You might not think it possible, but I assure you, it is a real — if enjoyable — condition: an overdose of honey. It can afflict you when you throw together pancakes for breakfast but forget the syrup, and are forced to resort to what other sweet things you have on hand, and then at the opposite end of the day, you dine at a Cretan restaurant whose name, S’agapo, translates to “I love you” and whose appetizers and desserts alike come preserved in delicious, delicious amber.

In between doses of honey, how did Mr. Ben and I celebrate turning six? By going to PS 1, of course! and then to the Museum of the Moving Image, where after playing around with the interactive exhibits we saw a 35mm print of the last film Orson Wells made, a Godard-ish essay/documentary called F for Fake.

The best part about the day though was that we were blessed with Good Subway Luck. If ever you have need to burrow into Queens, make sure you first appease the right spirits, because if the G comes speedily, and then the R does too, and then again, and THEN, to top it off, the 3, you will have a completely different day than if you’re stuck waiting 20 frozen minutes for the privilege of riding on each.

On another note, I now have an rx. I haven’t filled it yet, but I will, and then I will be SuperEster, or so I’m told. If I only become Ester-Who-Can-Make-It-Thru-the-Wedding-Planning, that’ll be good too.

the kind of love

me: i want streamers, pink streamers that go all the way across the ceiling and all the way down to the floor. i want pink bears, four huge pink bears, one in each corner of the room, and a pink disco ball sprinkling pink light all over the room, and a stereo playing Carrie Underwood. … what do you want for valentines day?

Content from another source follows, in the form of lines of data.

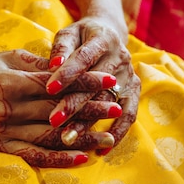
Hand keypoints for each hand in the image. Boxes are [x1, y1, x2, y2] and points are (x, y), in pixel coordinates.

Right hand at [0, 50, 122, 166]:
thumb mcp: (9, 57)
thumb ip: (40, 65)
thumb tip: (74, 69)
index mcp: (11, 83)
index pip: (57, 84)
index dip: (85, 82)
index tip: (110, 80)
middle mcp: (8, 110)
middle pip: (58, 111)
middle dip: (90, 109)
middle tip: (117, 107)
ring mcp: (4, 132)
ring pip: (51, 137)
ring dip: (82, 138)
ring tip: (108, 138)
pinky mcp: (1, 147)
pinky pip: (34, 155)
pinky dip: (59, 159)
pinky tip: (81, 158)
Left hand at [45, 16, 140, 152]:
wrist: (108, 34)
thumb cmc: (81, 36)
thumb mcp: (69, 33)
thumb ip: (61, 48)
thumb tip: (53, 65)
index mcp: (103, 39)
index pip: (85, 58)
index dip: (68, 73)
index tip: (49, 88)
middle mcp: (121, 57)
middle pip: (97, 85)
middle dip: (74, 104)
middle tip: (54, 121)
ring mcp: (130, 75)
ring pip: (109, 103)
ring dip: (89, 123)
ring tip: (68, 139)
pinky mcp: (134, 90)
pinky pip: (129, 115)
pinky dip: (116, 133)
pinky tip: (100, 150)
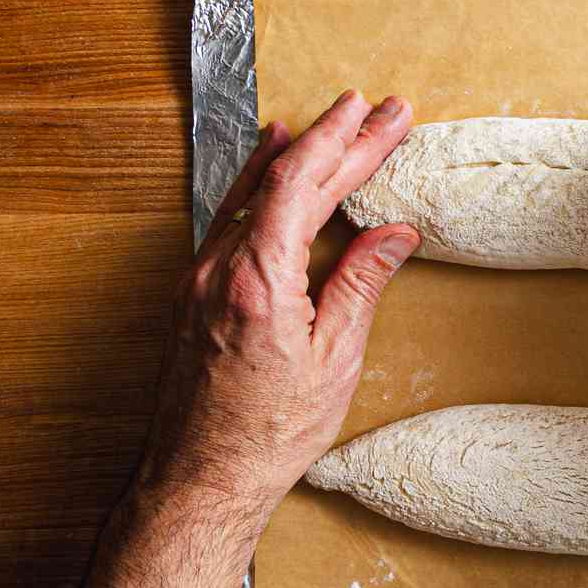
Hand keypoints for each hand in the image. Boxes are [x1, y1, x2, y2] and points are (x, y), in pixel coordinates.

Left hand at [139, 91, 418, 522]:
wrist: (202, 477)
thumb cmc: (269, 431)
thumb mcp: (334, 358)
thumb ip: (360, 284)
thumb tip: (394, 233)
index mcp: (259, 280)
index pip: (306, 185)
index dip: (349, 143)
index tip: (383, 115)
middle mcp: (220, 267)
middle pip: (282, 180)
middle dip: (338, 140)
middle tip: (379, 110)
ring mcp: (199, 276)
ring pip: (250, 190)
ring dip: (298, 152)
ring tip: (333, 118)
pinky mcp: (193, 290)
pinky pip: (228, 214)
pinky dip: (256, 179)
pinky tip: (269, 156)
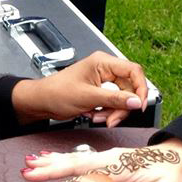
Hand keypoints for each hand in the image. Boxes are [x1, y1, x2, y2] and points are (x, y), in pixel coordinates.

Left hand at [10, 51, 147, 127]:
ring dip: (112, 112)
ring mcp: (102, 81)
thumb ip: (114, 99)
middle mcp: (105, 69)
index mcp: (102, 62)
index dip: (140, 89)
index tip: (139, 105)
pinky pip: (112, 104)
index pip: (133, 71)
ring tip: (96, 117)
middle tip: (112, 119)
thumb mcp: (87, 97)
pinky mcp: (99, 92)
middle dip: (121, 106)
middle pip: (129, 88)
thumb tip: (136, 101)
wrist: (41, 102)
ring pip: (121, 98)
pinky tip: (93, 115)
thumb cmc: (56, 92)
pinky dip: (105, 113)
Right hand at [21, 138, 181, 181]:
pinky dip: (62, 159)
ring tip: (29, 165)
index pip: (95, 176)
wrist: (181, 156)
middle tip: (28, 172)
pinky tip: (47, 158)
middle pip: (77, 164)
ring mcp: (108, 158)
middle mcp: (113, 159)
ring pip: (75, 160)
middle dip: (51, 168)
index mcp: (125, 166)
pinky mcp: (106, 160)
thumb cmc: (175, 172)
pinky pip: (80, 160)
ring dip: (52, 162)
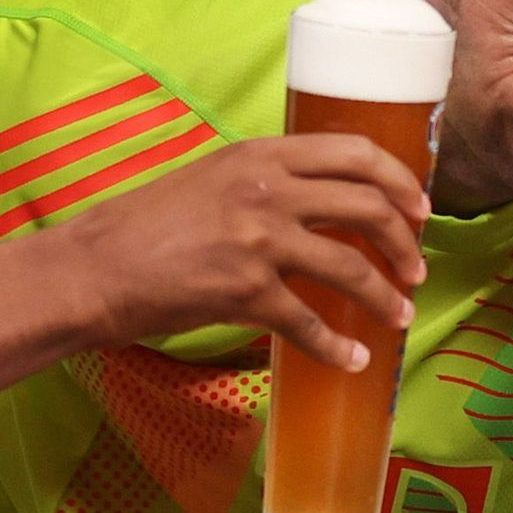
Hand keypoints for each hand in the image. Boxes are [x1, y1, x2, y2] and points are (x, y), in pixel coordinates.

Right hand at [68, 132, 428, 368]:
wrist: (94, 267)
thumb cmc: (145, 226)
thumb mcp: (211, 178)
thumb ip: (263, 181)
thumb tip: (316, 203)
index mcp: (261, 153)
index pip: (355, 152)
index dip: (398, 181)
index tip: (418, 207)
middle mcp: (267, 188)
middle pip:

him: not to have to do any of that.

me: done.

little did i realize when i was a moony thirteen year old, upset that all my friends were “falling in love” while i wasn’t — while, in fact, the only boy who had professed love for me was a tall drink of water at summer camp who didn’t know how else to say “please take your shirt off,” the dumb punk — that the ideal valentines day is when you feel no pressure to do anything. in fact i’m going drinking with a couple girls from The Nation after work (sugar-free cranberry juice for me, please!). maybe i’ll learn something!

technically, i guess, i’m also cheating. i don’t have to care about v-day because several days thereafter, mr. ben and i will turn six years old. that seems much more significant to me. six years old, ready for first grade and, apparently, marriage. and if, on a valentines day six years ago, some girl hadn’t coldly turned down a rose offered by mr. ben, none of this would have happened. imagine.

Day of Fun

Some people have weekends. Others have Days of Fun that begin in the village and end at Build a Bear!

His name is Krackden. I know because I have his birth certificate, and also because, when the computer made a mistake, I had to re-dictate his name to the chipper fellow at the cash register. That’s K-R-A-C-K-D-E-N, with a K. And the scowl the chipper fellow gave me was absolutely worth it.

My friend Becca named hers The Best Little Bearhouse in Texas. Bearhouse for short.